In The Tyndale Messenger Henri Bertholet gave a detailed account of the experiences of his family members who had been caught up in these terrible events. The family there was in three households in the same street. One consisted of his father, Alexis, and Henri’s two siblings; a second was that of his sister and her husband and their two-year-old son; the third an uncle and aunt and their six children. After the battle on the bridge, they all lived in their cellars for the next ten days. On 23 August a German soldier knocked on the door and, when she answered, threw Henri’s sister into the street before he and his companions looted the house. The families fled to another building from where a number of men were taken out and shot. From there the survivors were taken to the local prison, where they could hear what proved to be the execution of at least 148 men (they later counted the bodies). That evening more men, including Henri’s brother and brother-in-law, were taken out and lined up to be shot. Somehow they avoided being shot and the family was again reunited. There appears to have been some random shooting, as a result of which Henri’s aunt was fatally wounded. The family were then among a group who were taken to the scene of fighting between the Germans and the French and used as a human shield – at least one person was killed before the French stopped firing. After this the remaining men, including Henri’s father, were led away and taken as prisoners to Germany. The women managed to escape to a nearby wood where, two days later, Henri’s sister gave birth to a baby girl. They remained in hiding for a month until Henri himself was able to find somewhere safe for them to go. He described his own experiences as comparatively ‘insignificant’. He worked for the Red Cross for two months and, after providing for his female relations, as he had described, he took a week to escape across Holland and join his family who had by then reached London. They had escaped from Ostend to Boulogne in a fishing smack and thence made their way to England.

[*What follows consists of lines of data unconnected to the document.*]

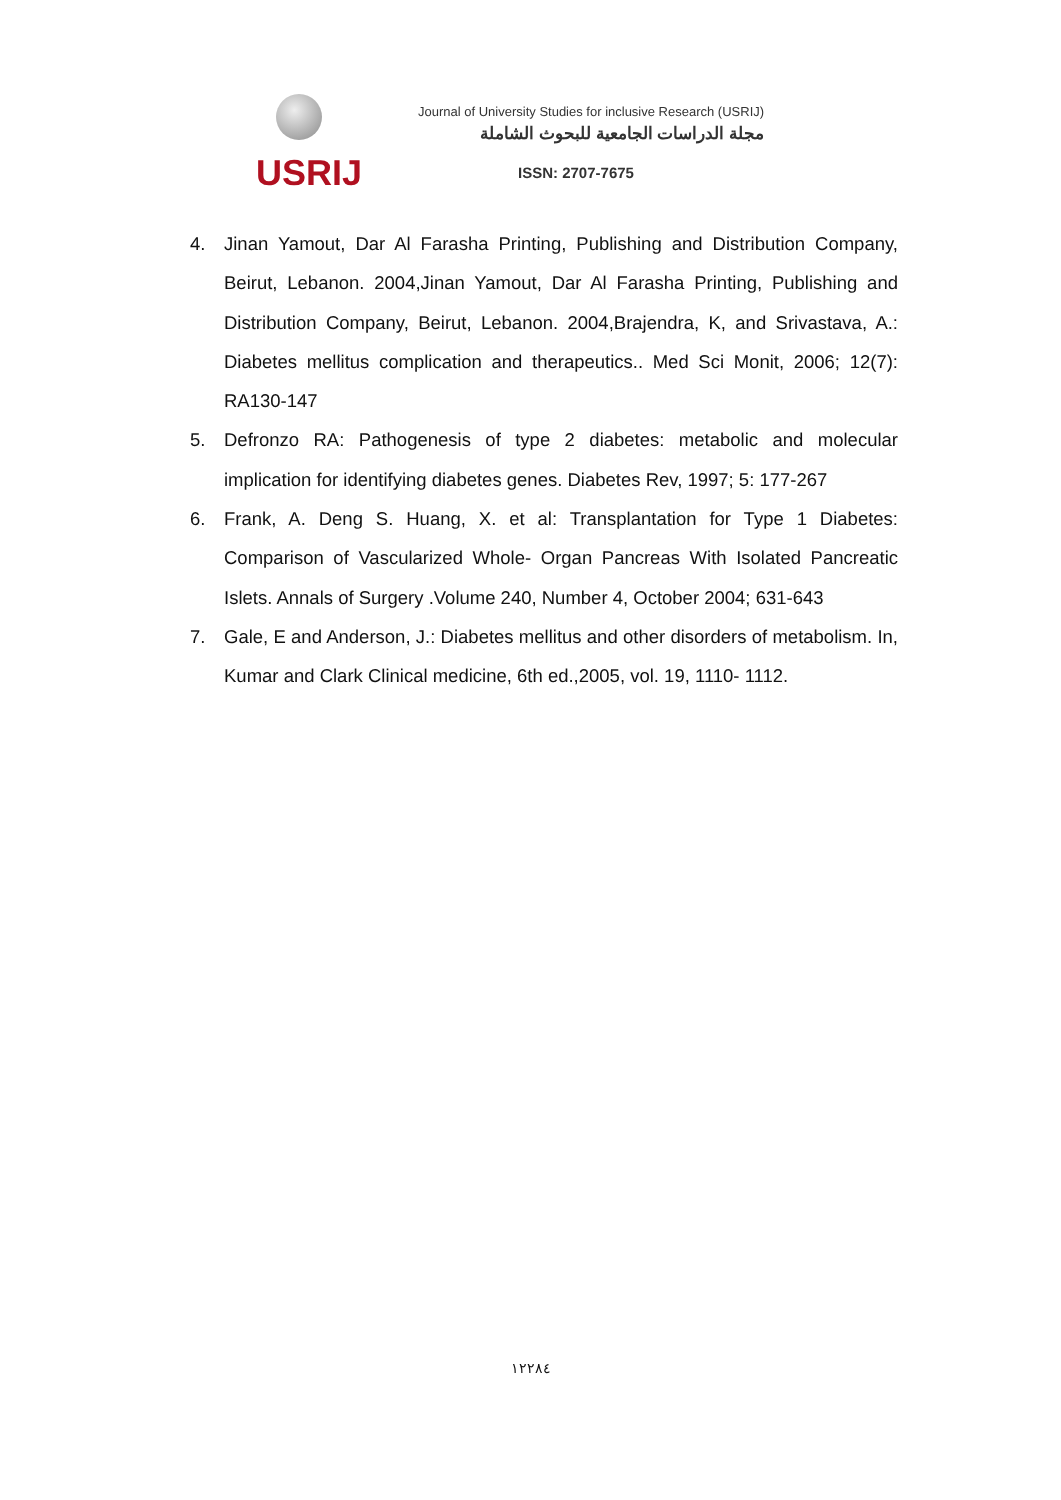USRIJ
Journal of University Studies for inclusive Research (USRIJ)
مجلة الدراسات الجامعية للبحوث الشاملة
ISSN: 2707-7675
4. Jinan Yamout, Dar Al Farasha Printing, Publishing and Distribution Company, Beirut, Lebanon. 2004,Jinan Yamout, Dar Al Farasha Printing, Publishing and Distribution Company, Beirut, Lebanon. 2004,Brajendra, K, and Srivastava, A.: Diabetes mellitus complication and therapeutics.. Med Sci Monit, 2006; 12(7): RA130-147
5. Defronzo RA: Pathogenesis of type 2 diabetes: metabolic and molecular implication for identifying diabetes genes. Diabetes Rev, 1997; 5: 177-267
6. Frank, A. Deng S. Huang, X. et al: Transplantation for Type 1 Diabetes: Comparison of Vascularized Whole- Organ Pancreas With Isolated Pancreatic Islets. Annals of Surgery .Volume 240, Number 4, October 2004; 631-643
7. Gale, E and Anderson, J.: Diabetes mellitus and other disorders of metabolism. In, Kumar and Clark Clinical medicine, 6th ed.,2005, vol. 19, 1110- 1112.
١٢٢٨٤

In February 1915 Henri’s father arrived, unannounced, at Pembroke Road having been unexpectedly released. Over the next four years there were a number of changes in the inhabitants of the house. Henri himself had to go to France, from where his Ministry was trying to give support to the farmers in the small unoccupied part of Belgium. Meanwhile the church continued to give its support to its guests – each year a Christmas party was arranged and gifts of money were used to support the people.

At the end of the war the owners decided to sell the house. So the remaining nine refugees had to move elsewhere while awaiting repatriation. At the national level this was an enormous task (co-ordinated by a prominent Baptist layman, Basil Peto). It took until the middle of 1919 to complete the task.

The last word should belong to Henri Bertholet. After he moved to France he wrote to the church assuring the members that “they have not ministered to the needs of ungrateful people. May we not hope that before the throne of our common God you will pray that He be mindful still of our family.” Sadly there is no-one left who can remember them, but it is appropriate that we should, indeed “be mindful” of them as we approach the centenary of their arrival here and of the terrible events which led to their coming.